RiB - RoboCop in Black
José Padilha ist eigentlich ein mehr als fähiger Regisseur. Seine beiden „Tropa de Elite“-Filme kombinierten gekonnt Adrenalinkino mit politischen und gesellschaftlichen Kommentar, also eigentlich genau der richtige Mann für ein Remake von „RoboCop“. Es gibt diverse Szenen und Situationen, da blitzt es auf: Padilhas Gespür für intelligente Spannung, eingepfercht im urbanen Hexenkessel der Straßen. Gleich zu Beginn, wenn ein Kamerateam Robotersoldaten bei der Arbeit in Teheran begleitet, gelingen ihm die wohl besten Bilder seines Films, weil dort die extremsten Variationen der menschlichen Gefühle (Hass und Furcht) dafür sorgen, dass ein angeblich harmloser Roboter-Einsatz in einem Massaker endet. Solche Momente finden sich immer wieder in „RoboCop“, aber sie haben nur keinen Nachhall. Padilha, der angeblich die eine oder andere Schwierigkeit mit den Remake-Projekt sowie dem Script und den Produzenten hatte, fehlt es am nötigen, durchhaltenden Biss. Ob dieser ihm von Studio untersagt oder evtl. beim Schnitt genommen wurde bleibt eine Frage, die fürs erste unbeantwortet bleibt. Abseits davon bedient das Remake gängige CGI-Schemata, kommt dabei allerdings überraschend steif und gedrosselt daher. Die wenigen Actionsequenzen sind nicht mehr als sterile Stangenware ohne Kraft. Damit ist aber nicht der drastisch zurückgenommene Gewaltgrad gemeint. Auch wenn hier das Blut gespritzt hätte, wie bei Verhoevens Original, so hätte dies wahrscheinlich nichts daran geändert, dass der Actionanteil des neuen „RoboCop“ einfach nur beliebig ist. Oder anders gesagt: alles schon mal gesehen, besser wie schlechter.


"Willkommen bei McDonald, ihre Bestellung bitte."

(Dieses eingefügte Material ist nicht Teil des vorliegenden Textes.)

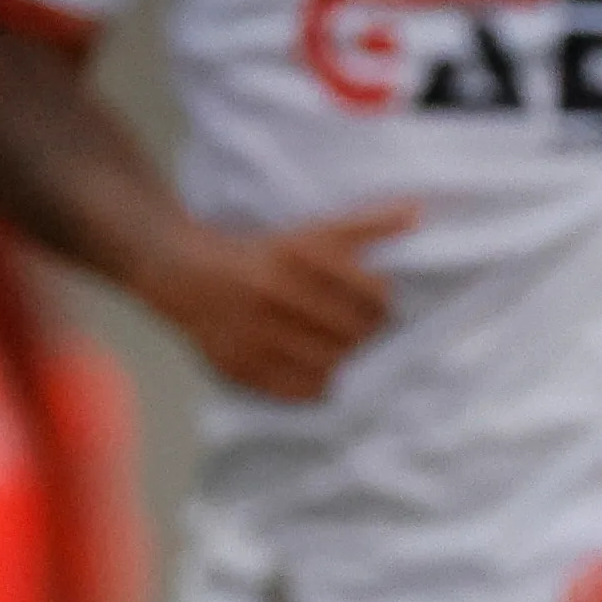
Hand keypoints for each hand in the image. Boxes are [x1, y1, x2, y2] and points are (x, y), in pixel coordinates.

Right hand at [147, 203, 417, 400]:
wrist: (184, 273)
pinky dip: (318, 384)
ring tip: (343, 346)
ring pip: (330, 364)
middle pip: (353, 332)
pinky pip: (299, 390)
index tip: (380, 302)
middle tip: (366, 329)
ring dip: (346, 359)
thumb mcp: (308, 231)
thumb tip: (417, 211)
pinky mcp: (239, 367)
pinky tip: (319, 368)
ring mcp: (253, 334)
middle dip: (368, 332)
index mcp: (293, 255)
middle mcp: (272, 294)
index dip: (383, 303)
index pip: (369, 294)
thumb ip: (364, 223)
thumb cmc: (259, 252)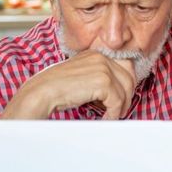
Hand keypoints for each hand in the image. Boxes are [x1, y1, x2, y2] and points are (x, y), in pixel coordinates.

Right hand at [4, 51, 136, 118]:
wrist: (42, 92)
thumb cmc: (58, 88)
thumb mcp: (82, 76)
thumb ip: (99, 77)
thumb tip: (119, 90)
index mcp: (96, 53)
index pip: (125, 65)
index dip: (126, 83)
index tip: (121, 98)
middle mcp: (101, 57)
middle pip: (129, 77)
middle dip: (127, 96)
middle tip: (118, 110)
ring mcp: (103, 68)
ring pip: (126, 91)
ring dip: (121, 107)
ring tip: (111, 116)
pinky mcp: (103, 81)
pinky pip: (118, 101)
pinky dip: (114, 113)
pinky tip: (105, 118)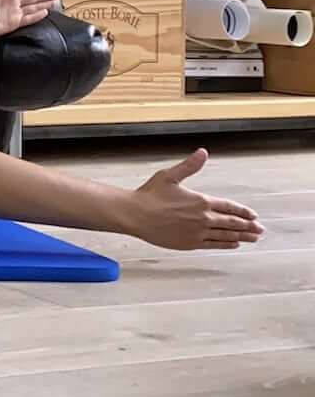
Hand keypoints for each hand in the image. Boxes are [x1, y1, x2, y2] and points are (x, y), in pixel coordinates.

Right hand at [128, 149, 265, 250]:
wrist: (135, 215)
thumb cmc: (150, 194)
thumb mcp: (169, 175)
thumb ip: (189, 166)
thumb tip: (202, 152)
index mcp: (200, 201)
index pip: (228, 206)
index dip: (243, 211)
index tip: (253, 215)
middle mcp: (203, 217)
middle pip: (232, 223)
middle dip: (248, 226)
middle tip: (260, 229)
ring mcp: (197, 232)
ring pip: (226, 235)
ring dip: (242, 236)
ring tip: (253, 238)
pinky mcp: (190, 242)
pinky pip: (214, 244)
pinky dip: (226, 244)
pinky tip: (234, 244)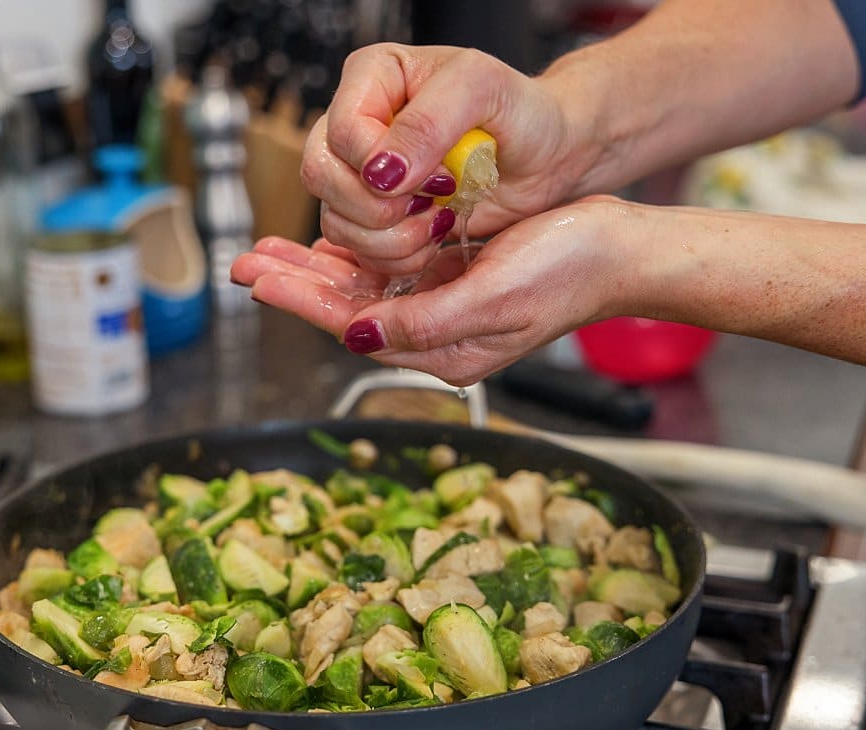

Was der neue „RoboCop“ seinem Vorgänger voraus hat, ist ein Ensemble, welches sich wirklich sehen lassen kann. Dennoch, die meisten Figuren sind Abziehbilder ohne wirklichen Stellenwert. Gary Oldman als gute Doktor und Erkläronkel gibt sich dabei am wenigsten die Blöße. Aber egal ob der gute Arzt, RoboCop persönlich oder andere, bei den Charakteren zieht sich der Trend des Films fort, dass alles zu glatt, zu klinisch steril anfühlt. Warum z.B. wurde aus RoboCops Partner (bei Verhoeven eine schlagfertige Polizistin) ein männlicher Cop mit dem Wiedererkennungswert eines Gullideckels? Wieso gelingt es dem Film nicht einen überzeugenden Antagonisten zu generieren? Ach, das Remake lässt so viele Qualitätsfragen offen. Am größten blinkt das Fragezeichen wohl über der Tatsache, dass der Showdown fast schon einer Lappalie gleicht. Nach knapp zwei Stunden endet „RoboCop“ nicht mit einem Knall, sondern mit einem kleinen „Päng!“. Das ist nicht nur traurig, das kratzt fast schon am Lächerlichen. Progression geht wahrlich anders. Immerhin wurde versucht die Welt, in der sich dies alles abspielt authentisch zu gestalten. Doch auch hier fehlt das letzte Feinschliff. Samuel L. Jackson als konservativer Polit-Talker und Meinungsmacher verleiht „RoboCop“ zwar einen Stoß in die richtige Richtung, abseits von Jacksons Auftritten, wird aber wenig getan, um die dargestellte Zukunft wirklich zu poträtieren.


Das Remake von „RoboCop“ hinterlässt das  ungute Gefühl, dass hier mehr ein Studio Regie geführt hat, welches die breite Masse ansprechen und so mit einem alten Franchise noch einmal etwas verdien will, als ein fähiger und engagierter Regisseur. Dennoch, eine Totalkatastrophe ist der „RoboCop“ des neuen Jahrtausends nicht, da hat es der andere große Verhoeven Sci-Fi-Film „Total Recall“ mit seinem Remake weitaus schlimmer getroffen. Auch wenn dies ein schwacher Trost ist für Fans des 1980er-Blechmanns sowie für die Anhänger von José Padilha.